* Instructions to follow *
Copy out each line of the material below with no changes.

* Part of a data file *
++++++++++++++++++++
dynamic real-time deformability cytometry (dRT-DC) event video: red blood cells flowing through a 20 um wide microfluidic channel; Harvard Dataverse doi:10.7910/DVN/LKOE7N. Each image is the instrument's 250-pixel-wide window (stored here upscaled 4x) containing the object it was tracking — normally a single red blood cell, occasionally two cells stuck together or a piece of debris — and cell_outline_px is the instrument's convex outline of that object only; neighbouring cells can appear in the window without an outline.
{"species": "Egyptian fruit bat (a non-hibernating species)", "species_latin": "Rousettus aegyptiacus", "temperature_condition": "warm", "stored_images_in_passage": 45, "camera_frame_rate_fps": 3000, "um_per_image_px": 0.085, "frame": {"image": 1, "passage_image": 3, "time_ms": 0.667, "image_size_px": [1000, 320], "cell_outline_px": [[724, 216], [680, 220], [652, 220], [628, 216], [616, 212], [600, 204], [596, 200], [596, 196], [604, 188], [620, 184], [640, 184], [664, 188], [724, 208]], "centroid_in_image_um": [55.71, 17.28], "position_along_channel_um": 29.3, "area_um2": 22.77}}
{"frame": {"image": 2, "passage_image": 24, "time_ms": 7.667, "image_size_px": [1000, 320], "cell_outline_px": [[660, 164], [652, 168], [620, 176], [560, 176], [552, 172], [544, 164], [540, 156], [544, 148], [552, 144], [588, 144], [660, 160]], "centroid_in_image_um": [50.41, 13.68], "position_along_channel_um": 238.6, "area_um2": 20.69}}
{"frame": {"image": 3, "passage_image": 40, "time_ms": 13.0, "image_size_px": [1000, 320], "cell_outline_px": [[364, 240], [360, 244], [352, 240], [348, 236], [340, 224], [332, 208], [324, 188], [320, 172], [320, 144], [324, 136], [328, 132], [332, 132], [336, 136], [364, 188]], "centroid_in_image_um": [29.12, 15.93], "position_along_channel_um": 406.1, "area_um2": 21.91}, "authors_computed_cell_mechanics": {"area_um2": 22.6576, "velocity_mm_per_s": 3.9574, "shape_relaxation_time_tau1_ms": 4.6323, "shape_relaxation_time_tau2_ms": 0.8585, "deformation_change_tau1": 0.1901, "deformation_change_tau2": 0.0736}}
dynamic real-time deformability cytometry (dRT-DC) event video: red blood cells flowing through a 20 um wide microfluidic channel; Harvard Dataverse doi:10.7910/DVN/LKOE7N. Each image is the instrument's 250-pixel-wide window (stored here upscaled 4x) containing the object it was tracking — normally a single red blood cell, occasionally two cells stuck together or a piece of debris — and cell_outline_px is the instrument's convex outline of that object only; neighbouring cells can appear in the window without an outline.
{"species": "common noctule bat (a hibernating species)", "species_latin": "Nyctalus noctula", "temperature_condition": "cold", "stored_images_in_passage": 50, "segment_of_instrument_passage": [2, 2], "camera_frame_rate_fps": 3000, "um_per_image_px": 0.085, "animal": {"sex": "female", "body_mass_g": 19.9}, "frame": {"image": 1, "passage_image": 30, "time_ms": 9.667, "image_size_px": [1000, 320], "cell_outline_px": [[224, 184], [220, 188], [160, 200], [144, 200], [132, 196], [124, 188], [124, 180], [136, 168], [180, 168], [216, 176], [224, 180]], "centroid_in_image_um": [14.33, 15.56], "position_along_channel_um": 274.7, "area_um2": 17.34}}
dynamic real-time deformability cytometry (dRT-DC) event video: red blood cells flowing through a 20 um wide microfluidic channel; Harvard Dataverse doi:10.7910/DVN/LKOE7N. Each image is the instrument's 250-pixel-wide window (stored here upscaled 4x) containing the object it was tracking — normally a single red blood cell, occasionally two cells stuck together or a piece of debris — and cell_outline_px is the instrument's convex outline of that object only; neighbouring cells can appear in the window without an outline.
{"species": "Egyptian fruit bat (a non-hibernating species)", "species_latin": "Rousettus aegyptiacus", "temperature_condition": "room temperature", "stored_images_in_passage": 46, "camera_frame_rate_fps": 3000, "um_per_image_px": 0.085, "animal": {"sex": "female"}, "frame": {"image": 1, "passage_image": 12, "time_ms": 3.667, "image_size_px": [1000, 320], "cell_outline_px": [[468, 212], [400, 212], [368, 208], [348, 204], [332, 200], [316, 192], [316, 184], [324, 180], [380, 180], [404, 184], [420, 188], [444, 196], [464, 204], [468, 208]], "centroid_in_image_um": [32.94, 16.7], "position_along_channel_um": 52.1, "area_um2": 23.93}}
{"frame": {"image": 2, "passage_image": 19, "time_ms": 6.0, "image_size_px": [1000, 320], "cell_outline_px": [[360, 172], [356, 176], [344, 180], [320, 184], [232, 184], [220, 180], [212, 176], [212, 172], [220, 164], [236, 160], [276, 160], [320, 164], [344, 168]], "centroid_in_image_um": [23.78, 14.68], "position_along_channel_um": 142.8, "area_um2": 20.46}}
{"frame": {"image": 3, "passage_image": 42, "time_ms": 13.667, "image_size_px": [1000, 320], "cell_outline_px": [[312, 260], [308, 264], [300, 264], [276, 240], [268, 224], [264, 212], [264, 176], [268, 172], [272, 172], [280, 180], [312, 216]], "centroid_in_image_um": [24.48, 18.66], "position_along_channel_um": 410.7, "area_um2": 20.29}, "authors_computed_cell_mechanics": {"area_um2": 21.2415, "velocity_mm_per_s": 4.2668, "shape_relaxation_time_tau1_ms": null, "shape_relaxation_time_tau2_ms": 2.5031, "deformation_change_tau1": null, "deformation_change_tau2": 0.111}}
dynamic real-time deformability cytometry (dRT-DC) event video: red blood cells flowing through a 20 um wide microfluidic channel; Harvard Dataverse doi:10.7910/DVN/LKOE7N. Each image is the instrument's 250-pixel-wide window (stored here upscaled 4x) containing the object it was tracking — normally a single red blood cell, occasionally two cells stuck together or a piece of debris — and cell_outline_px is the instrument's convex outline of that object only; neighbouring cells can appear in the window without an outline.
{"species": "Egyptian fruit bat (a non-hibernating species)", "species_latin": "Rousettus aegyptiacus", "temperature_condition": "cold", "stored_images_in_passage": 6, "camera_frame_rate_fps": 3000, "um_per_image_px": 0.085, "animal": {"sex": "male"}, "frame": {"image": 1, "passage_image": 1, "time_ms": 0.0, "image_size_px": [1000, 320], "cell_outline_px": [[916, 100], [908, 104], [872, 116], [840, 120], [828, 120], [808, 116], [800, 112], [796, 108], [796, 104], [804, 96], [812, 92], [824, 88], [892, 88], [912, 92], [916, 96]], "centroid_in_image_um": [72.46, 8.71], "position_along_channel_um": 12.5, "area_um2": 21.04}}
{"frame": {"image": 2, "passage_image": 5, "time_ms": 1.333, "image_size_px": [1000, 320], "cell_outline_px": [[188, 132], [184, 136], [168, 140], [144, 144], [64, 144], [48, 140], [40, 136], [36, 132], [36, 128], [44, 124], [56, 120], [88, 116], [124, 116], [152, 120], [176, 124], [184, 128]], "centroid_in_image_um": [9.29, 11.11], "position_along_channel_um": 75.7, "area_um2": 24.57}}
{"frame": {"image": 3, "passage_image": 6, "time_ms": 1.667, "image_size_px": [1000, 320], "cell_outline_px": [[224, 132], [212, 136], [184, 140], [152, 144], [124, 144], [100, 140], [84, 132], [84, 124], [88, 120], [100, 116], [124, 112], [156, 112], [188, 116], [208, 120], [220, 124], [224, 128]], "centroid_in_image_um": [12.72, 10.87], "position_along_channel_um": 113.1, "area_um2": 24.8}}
++++++++++++++++++++
* Answer *
dynamic real-time deformability cytometry (dRT-DC) event video: red blood cells flowing through a 20 um wide microfluidic channel; Harvard Dataverse doi:10.7910/DVN/LKOE7N. Each image is the instrument's 250-pixel-wide window (stored here upscaled 4x) containing the object it was tracking — normally a single red blood cell, occasionally two cells stuck together or a piece of debris — and cell_outline_px is the instrument's convex outline of that object only; neighbouring cells can appear in the window without an outline.
{"species": "Egyptian fruit bat (a non-hibernating species)", "species_latin": "Rousettus aegyptiacus", "temperature_condition": "warm", "stored_images_in_passage": 45, "camera_frame_rate_fps": 3000, "um_per_image_px": 0.085, "frame": {"image": 1, "passage_image": 3, "time_ms": 0.667, "image_size_px": [1000, 320], "cell_outline_px": [[724, 216], [680, 220], [652, 220], [628, 216], [616, 212], [600, 204], [596, 200], [596, 196], [604, 188], [620, 184], [640, 184], [664, 188], [724, 208]], "centroid_in_image_um": [55.71, 17.28], "position_along_channel_um": 29.3, "area_um2": 22.77}}
{"frame": {"image": 2, "passage_image": 24, "time_ms": 7.667, "image_size_px": [1000, 320], "cell_outline_px": [[660, 164], [652, 168], [620, 176], [560, 176], [552, 172], [544, 164], [540, 156], [544, 148], [552, 144], [588, 144], [660, 160]], "centroid_in_image_um": [50.41, 13.68], "position_along_channel_um": 238.6, "area_um2": 20.69}}
{"frame": {"image": 3, "passage_image": 40, "time_ms": 13.0, "image_size_px": [1000, 320], "cell_outline_px": [[364, 240], [360, 244], [352, 240], [348, 236], [340, 224], [332, 208], [324, 188], [320, 172], [320, 144], [324, 136], [328, 132], [332, 132], [336, 136], [364, 188]], "centroid_in_image_um": [29.12, 15.93], "position_along_channel_um": 406.1, "area_um2": 21.91}, "authors_computed_cell_mechanics": {"area_um2": 22.6576, "velocity_mm_per_s": 3.9574, "shape_relaxation_time_tau1_ms": 4.6323, "shape_relaxation_time_tau2_ms": 0.8585, "deformation_change_tau1": 0.1901, "deformation_change_tau2": 0.0736}}
dynamic real-time deformability cytometry (dRT-DC) event video: red blood cells flowing through a 20 um wide microfluidic channel; Harvard Dataverse doi:10.7910/DVN/LKOE7N. Each image is the instrument's 250-pixel-wide window (stored here upscaled 4x) containing the object it was tracking — normally a single red blood cell, occasionally two cells stuck together or a piece of debris — and cell_outline_px is the instrument's convex outline of that object only; neighbouring cells can appear in the window without an outline.
{"species": "common noctule bat (a hibernating species)", "species_latin": "Nyctalus noctula", "temperature_condition": "cold", "stored_images_in_passage": 50, "segment_of_instrument_passage": [2, 2], "camera_frame_rate_fps": 3000, "um_per_image_px": 0.085, "animal": {"sex": "female", "body_mass_g": 19.9}, "frame": {"image": 1, "passage_image": 30, "time_ms": 9.667, "image_size_px": [1000, 320], "cell_outline_px": [[224, 184], [220, 188], [160, 200], [144, 200], [132, 196], [124, 188], [124, 180], [136, 168], [180, 168], [216, 176], [224, 180]], "centroid_in_image_um": [14.33, 15.56], "position_along_channel_um": 274.7, "area_um2": 17.34}}
dynamic real-time deformability cytometry (dRT-DC) event video: red blood cells flowing through a 20 um wide microfluidic channel; Harvard Dataverse doi:10.7910/DVN/LKOE7N. Each image is the instrument's 250-pixel-wide window (stored here upscaled 4x) containing the object it was tracking — normally a single red blood cell, occasionally two cells stuck together or a piece of debris — and cell_outline_px is the instrument's convex outline of that object only; neighbouring cells can appear in the window without an outline.
{"species": "Egyptian fruit bat (a non-hibernating species)", "species_latin": "Rousettus aegyptiacus", "temperature_condition": "room temperature", "stored_images_in_passage": 46, "camera_frame_rate_fps": 3000, "um_per_image_px": 0.085, "animal": {"sex": "female"}, "frame": {"image": 1, "passage_image": 12, "time_ms": 3.667, "image_size_px": [1000, 320], "cell_outline_px": [[468, 212], [400, 212], [368, 208], [348, 204], [332, 200], [316, 192], [316, 184], [324, 180], [380, 180], [404, 184], [420, 188], [444, 196], [464, 204], [468, 208]], "centroid_in_image_um": [32.94, 16.7], "position_along_channel_um": 52.1, "area_um2": 23.93}}
{"frame": {"image": 2, "passage_image": 19, "time_ms": 6.0, "image_size_px": [1000, 320], "cell_outline_px": [[360, 172], [356, 176], [344, 180], [320, 184], [232, 184], [220, 180], [212, 176], [212, 172], [220, 164], [236, 160], [276, 160], [320, 164], [344, 168]], "centroid_in_image_um": [23.78, 14.68], "position_along_channel_um": 142.8, "area_um2": 20.46}}
{"frame": {"image": 3, "passage_image": 42, "time_ms": 13.667, "image_size_px": [1000, 320], "cell_outline_px": [[312, 260], [308, 264], [300, 264], [276, 240], [268, 224], [264, 212], [264, 176], [268, 172], [272, 172], [280, 180], [312, 216]], "centroid_in_image_um": [24.48, 18.66], "position_along_channel_um": 410.7, "area_um2": 20.29}, "authors_computed_cell_mechanics": {"area_um2": 21.2415, "velocity_mm_per_s": 4.2668, "shape_relaxation_time_tau1_ms": null, "shape_relaxation_time_tau2_ms": 2.5031, "deformation_change_tau1": null, "deformation_change_tau2": 0.111}}
dynamic real-time deformability cytometry (dRT-DC) event video: red blood cells flowing through a 20 um wide microfluidic channel; Harvard Dataverse doi:10.7910/DVN/LKOE7N. Each image is the instrument's 250-pixel-wide window (stored here upscaled 4x) containing the object it was tracking — normally a single red blood cell, occasionally two cells stuck together or a piece of debris — and cell_outline_px is the instrument's convex outline of that object only; neighbouring cells can appear in the window without an outline.
{"species": "Egyptian fruit bat (a non-hibernating species)", "species_latin": "Rousettus aegyptiacus", "temperature_condition": "cold", "stored_images_in_passage": 6, "camera_frame_rate_fps": 3000, "um_per_image_px": 0.085, "animal": {"sex": "male"}, "frame": {"image": 1, "passage_image": 1, "time_ms": 0.0, "image_size_px": [1000, 320], "cell_outline_px": [[916, 100], [908, 104], [872, 116], [840, 120], [828, 120], [808, 116], [800, 112], [796, 108], [796, 104], [804, 96], [812, 92], [824, 88], [892, 88], [912, 92], [916, 96]], "centroid_in_image_um": [72.46, 8.71], "position_along_channel_um": 12.5, "area_um2": 21.04}}
{"frame": {"image": 2, "passage_image": 5, "time_ms": 1.333, "image_size_px": [1000, 320], "cell_outline_px": [[188, 132], [184, 136], [168, 140], [144, 144], [64, 144], [48, 140], [40, 136], [36, 132], [36, 128], [44, 124], [56, 120], [88, 116], [124, 116], [152, 120], [176, 124], [184, 128]], "centroid_in_image_um": [9.29, 11.11], "position_along_channel_um": 75.7, "area_um2": 24.57}}
{"frame": {"image": 3, "passage_image": 6, "time_ms": 1.667, "image_size_px": [1000, 320], "cell_outline_px": [[224, 132], [212, 136], [184, 140], [152, 144], [124, 144], [100, 140], [84, 132], [84, 124], [88, 120], [100, 116], [124, 112], [156, 112], [188, 116], [208, 120], [220, 124], [224, 128]], "centroid_in_image_um": [12.72, 10.87], "position_along_channel_um": 113.1, "area_um2": 24.8}}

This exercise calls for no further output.